The challenge for navies, Mr. Düsing states, is that the propagation ranges for V/UHF communications can be in the order of tens of kilometres. This means that navies must get as close to the shore as possible to gather COMINT on such transmissions. Gathering intelligence on cellphone transmissions, even when this close to the shore, can be challenging, Mr. Düsing continues, without having a specialised antenna. Such equipment is usually the preserve of dedicated naval SIGINT collection vessels like the Marine Nationale’s (French Navy) Dupuy de Lôme or the Marina Militare’s (Italian Navy) Elettra. As Klaus Weighardt, vice president and director of sales and marketing at Saab’s Medav division states: “Today warships and submarines have a limited level of COMINT Systems on board, as a fully comprehensive suite of system is typically carried by SIGINT ships operated by intelligence services.”

This does not stop naval combatants equipped with standard COMINT equipment playing a valuable role in gathering strategic COMINT, particularly regarding HF or V/UHF commercial or military radios being used in a sprawling metropolis. Mr. Düsing states that, to be effective, naval COMINT systems used in these and other environments must use receivers with a low noise figure. He says that PLATH offers naval COMINT systems with noise figures as low as six decibels: “We must be able to hear a very weak signal across a very large distance: The lower the noise figure, the wider the detection range.” Other key requirements are a need to have a good dynamic range and wide instantaneous bandwidth to cope with the saturation which accompanies the urban electromagnetic environment.
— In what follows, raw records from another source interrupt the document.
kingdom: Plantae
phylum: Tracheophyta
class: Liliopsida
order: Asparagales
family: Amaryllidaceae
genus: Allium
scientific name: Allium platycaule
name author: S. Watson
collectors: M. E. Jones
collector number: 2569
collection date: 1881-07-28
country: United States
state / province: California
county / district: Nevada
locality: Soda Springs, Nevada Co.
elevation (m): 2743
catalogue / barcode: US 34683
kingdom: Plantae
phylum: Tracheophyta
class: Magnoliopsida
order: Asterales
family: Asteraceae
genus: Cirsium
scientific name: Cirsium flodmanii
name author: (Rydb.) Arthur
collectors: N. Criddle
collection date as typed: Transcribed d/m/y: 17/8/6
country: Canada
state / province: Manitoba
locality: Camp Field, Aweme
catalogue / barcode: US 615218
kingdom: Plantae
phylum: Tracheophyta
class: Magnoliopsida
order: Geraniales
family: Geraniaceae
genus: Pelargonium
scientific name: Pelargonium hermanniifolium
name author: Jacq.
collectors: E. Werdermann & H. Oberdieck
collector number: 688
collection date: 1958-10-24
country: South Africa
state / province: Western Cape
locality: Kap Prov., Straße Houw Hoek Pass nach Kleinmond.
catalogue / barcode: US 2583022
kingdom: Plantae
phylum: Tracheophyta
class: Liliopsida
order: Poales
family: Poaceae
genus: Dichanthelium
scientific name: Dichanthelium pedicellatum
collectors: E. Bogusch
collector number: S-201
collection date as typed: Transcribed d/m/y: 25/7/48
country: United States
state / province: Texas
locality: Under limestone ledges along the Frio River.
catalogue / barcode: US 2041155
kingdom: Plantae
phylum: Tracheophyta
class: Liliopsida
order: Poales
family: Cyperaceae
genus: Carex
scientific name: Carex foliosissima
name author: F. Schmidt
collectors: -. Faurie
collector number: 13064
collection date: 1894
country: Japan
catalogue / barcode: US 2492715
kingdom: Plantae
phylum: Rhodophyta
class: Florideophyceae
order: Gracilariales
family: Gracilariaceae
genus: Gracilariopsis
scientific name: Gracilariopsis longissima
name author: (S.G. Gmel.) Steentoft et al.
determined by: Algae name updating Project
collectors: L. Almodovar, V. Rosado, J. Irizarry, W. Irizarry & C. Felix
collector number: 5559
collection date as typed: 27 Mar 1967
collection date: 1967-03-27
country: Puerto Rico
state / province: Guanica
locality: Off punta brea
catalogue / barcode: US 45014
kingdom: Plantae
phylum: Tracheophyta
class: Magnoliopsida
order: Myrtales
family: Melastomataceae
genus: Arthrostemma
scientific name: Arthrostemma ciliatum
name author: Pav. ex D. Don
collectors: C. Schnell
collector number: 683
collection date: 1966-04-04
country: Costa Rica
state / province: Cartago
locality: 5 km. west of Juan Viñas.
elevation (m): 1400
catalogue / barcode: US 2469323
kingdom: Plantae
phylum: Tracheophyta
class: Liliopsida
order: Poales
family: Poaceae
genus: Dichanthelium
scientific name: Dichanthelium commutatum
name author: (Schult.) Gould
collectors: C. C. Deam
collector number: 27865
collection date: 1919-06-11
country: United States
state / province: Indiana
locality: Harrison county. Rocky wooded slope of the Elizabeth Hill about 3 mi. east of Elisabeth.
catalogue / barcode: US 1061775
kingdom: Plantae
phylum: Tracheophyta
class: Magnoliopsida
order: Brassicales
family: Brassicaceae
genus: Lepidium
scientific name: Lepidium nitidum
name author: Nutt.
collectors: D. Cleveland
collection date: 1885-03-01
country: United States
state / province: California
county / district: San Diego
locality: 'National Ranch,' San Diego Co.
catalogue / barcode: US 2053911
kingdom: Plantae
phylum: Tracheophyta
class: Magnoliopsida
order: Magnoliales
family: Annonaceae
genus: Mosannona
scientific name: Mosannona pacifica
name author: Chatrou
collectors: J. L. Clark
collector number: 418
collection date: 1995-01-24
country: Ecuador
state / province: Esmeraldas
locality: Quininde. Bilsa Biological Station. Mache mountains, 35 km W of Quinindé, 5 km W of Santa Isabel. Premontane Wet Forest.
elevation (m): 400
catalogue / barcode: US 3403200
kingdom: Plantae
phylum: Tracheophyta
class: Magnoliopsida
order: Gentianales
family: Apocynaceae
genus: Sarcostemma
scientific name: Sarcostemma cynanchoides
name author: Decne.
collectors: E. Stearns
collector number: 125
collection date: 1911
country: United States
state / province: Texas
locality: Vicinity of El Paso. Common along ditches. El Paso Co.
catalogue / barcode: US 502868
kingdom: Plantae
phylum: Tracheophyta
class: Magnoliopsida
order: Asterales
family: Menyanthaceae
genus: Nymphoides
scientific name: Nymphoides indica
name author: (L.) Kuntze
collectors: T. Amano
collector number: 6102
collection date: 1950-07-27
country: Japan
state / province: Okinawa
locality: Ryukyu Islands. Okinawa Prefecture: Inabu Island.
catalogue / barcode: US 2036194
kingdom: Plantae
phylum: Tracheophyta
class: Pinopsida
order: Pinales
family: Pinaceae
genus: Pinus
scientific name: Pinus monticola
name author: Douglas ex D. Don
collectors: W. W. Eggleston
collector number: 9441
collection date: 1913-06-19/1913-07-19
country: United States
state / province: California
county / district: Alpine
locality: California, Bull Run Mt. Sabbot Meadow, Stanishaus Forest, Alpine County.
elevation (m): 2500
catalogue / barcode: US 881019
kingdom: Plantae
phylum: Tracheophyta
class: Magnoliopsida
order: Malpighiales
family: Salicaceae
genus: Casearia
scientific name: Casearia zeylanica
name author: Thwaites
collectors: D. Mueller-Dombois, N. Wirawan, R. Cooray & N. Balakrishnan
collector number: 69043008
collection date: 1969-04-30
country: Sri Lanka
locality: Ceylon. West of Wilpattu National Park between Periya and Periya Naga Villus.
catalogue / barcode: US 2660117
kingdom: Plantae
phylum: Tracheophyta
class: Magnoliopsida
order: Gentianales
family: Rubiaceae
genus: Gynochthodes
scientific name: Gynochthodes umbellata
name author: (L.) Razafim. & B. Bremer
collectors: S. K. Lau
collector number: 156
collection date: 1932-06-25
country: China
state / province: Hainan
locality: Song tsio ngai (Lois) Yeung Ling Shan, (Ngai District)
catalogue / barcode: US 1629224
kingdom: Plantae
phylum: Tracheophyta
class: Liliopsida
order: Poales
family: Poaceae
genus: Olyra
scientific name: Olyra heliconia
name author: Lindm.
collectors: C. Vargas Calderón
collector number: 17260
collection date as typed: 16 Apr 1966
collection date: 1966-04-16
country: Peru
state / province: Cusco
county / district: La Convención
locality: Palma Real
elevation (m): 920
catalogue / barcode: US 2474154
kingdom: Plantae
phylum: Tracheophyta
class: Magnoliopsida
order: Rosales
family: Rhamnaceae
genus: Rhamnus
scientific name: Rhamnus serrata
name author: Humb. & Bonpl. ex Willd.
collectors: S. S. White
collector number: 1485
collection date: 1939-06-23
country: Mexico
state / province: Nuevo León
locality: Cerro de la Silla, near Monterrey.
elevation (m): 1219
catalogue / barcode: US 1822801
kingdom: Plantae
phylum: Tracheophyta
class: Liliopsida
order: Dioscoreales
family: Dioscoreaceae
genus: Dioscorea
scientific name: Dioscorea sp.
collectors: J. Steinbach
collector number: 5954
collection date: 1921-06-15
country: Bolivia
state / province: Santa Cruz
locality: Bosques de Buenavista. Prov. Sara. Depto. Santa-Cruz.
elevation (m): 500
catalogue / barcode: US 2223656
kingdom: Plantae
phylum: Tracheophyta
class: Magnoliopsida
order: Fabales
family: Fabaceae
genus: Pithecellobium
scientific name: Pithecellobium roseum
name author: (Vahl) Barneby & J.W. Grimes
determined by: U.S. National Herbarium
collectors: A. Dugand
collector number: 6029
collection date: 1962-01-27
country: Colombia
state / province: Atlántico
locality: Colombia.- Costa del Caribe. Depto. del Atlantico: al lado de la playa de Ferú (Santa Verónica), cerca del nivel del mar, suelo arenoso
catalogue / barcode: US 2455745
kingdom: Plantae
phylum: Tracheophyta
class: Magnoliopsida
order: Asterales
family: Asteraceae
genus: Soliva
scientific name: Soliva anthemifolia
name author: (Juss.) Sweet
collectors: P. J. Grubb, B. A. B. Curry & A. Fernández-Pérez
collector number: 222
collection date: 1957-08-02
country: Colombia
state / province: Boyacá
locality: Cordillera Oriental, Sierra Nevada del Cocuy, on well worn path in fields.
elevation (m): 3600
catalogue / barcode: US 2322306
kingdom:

Mr. Weighardt agrees, stressing the need “to provide enough real-time bandwidth to intercept modern communications signals.” He adds that it will be imperative for naval COMINT systems to accommodate the migration of some telecommunications into higher parts of the electromagnetic spectrum: “Due to the extension in frequency ranges used for communication signals, modern COMINT equipment will need to be able to process much higher frequency signals and cross correlate target signals that share the spectrum with other types of signals like radars.”

Furthermore ease of upgrade and a modular construction and architecture, Mr. Düsing continues, are both a sine qua non. Rohde and Schwarz posit that the need to share COMINT and fuse it with other intelligence is also paramount: “The system must allow data fusion with intercepted data from other sensors, including radar and the radar electronic support measure. It must be possible to transfer data automatically to the command system for assisting targeting.” New innovations should also be embraced to ease the analytical task of interpreting the torrents of COMINT that these systems will collect from the shore: “Artificial intelligence and other new digital technologies can definitely help navies by enabling COMINT operators make smarter decisions in real time,” Thales’ statement continues.

The spectrum will become increasingly congested around the world’s coastal cities, reflecting global demographic changes. Fortunately, navies have the tools at their disposal to keep tabs on how the fish swimming in the sea of the population is communicating.